# On the Fifth day of Christmas



## anachronism (Dec 17, 2017)

My true love gave to me....


----------



## rickzeien (Dec 17, 2017)

anachronism said:


> My true love gave to me....


That's a very merry Christmas!

Sent from my LG-H872 using Tapatalk


----------



## snoman701 (Dec 17, 2017)

Very nice Jon...borax slags again?


----------



## silversaddle1 (Dec 17, 2017)

Ohhhhhh, gold drops off E-bay! :mrgreen:


----------



## anachronism (Dec 17, 2017)

snoman701 said:


> Very nice Jon...borax slags again?



Nope- e-waste Sno - procs and telecoms parts.


----------



## anachronism (Dec 17, 2017)

silversaddle1 said:


> Ohhhhhh, gold drops off E-bay! :mrgreen:



Haha! You could make a LOT of drops from these....


----------



## snoman701 (Dec 18, 2017)

anachronism said:


> snoman701 said:
> 
> 
> > Very nice Jon...borax slags again?
> ...



WOW...that's a lot of e-waste!


----------



## rickzeien (Dec 18, 2017)

snoman701 said:


> anachronism said:
> 
> 
> > snoman701 said:
> ...


Nope- e-waste Sno - procs and telecoms parts.

Sno - procs?



Sent from my LG-H872 using Tapatalk


----------



## snoman701 (Dec 18, 2017)

Processors


----------



## rickzeien (Dec 18, 2017)

snoman701 said:


> Processors


Thanks. I am a such a greenie. LOL. Merry Christmas to you and yours.

Sent from my LG-H872 using Tapatalk


----------



## glorycloud (Dec 18, 2017)

Very nice! All pretty and shiny!! 8)


----------



## UncleBenBen (Dec 18, 2017)

Looks good enough to eat!!

What's that you're washing it all down with?

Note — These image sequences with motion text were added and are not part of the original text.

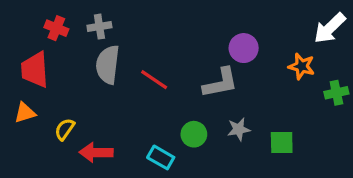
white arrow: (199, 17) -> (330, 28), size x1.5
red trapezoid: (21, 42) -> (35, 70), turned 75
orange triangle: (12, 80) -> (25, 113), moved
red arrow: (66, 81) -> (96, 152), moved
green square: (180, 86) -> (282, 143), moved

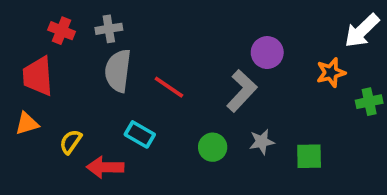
orange star: (302, 66) -> (331, 73), turned -30
gray L-shape: (220, 83) -> (242, 91), turned -36
cyan rectangle: (161, 157) -> (140, 134), moved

Sake?


----------



## goldsilverpro (Dec 18, 2017)

Gorgeous, Jon!


----------



## Shark (Dec 18, 2017)

I am still waiting to pour a bar... Those look good.


----------



## cuchugold (Dec 19, 2017)

:G 

Sadly not mine!.


----------



## anachronism (Dec 19, 2017)

Thanks chaps. I popped in to see my jeweler client yesterday and he casually melted 3Kg in an induction furnace in less time than it took me to drink a cup of coffee.

I was gutted.....

:lol: :lol:


----------



## snoman701 (Dec 19, 2017)

anachronism said:


> Thanks chaps. I popped in to see my jeweler client yesterday and he casually melted 3Kg in an induction furnace in less time than it took me to drink a cup of coffee.
> 
> I was gutted.....
> 
> :lol: :lol:




Ha...amazing isn't it! 

My reaction was similar first time I saw it.

That will be my first purchase in the new year.

Clean, quiet, calm. 


Sent from my iPhone using Tapatalk


----------



## jason_recliner (Dec 20, 2017)

Hey Jon,
What's that Chinese bottle of gold coloured, premium ingot paint? :lol:


----------



## anachronism (Dec 20, 2017)

jason_recliner said:


> Hey Jon,
> What's that Chinese bottle of gold coloured, premium ingot paint? :lol:



Yeah right 8) 8) 

No it's some rather nice Japanese whisky. A client sent it to me for a Christmas present. :lol:


----------



## jason_recliner (Dec 20, 2017)

It is good? My experience with Japanese whiskies is that they seem to emulate Scottish ones. Fairly well, mind you,


----------



## anachronism (Dec 20, 2017)

It's lovely - a lot cleaner and less acid.


----------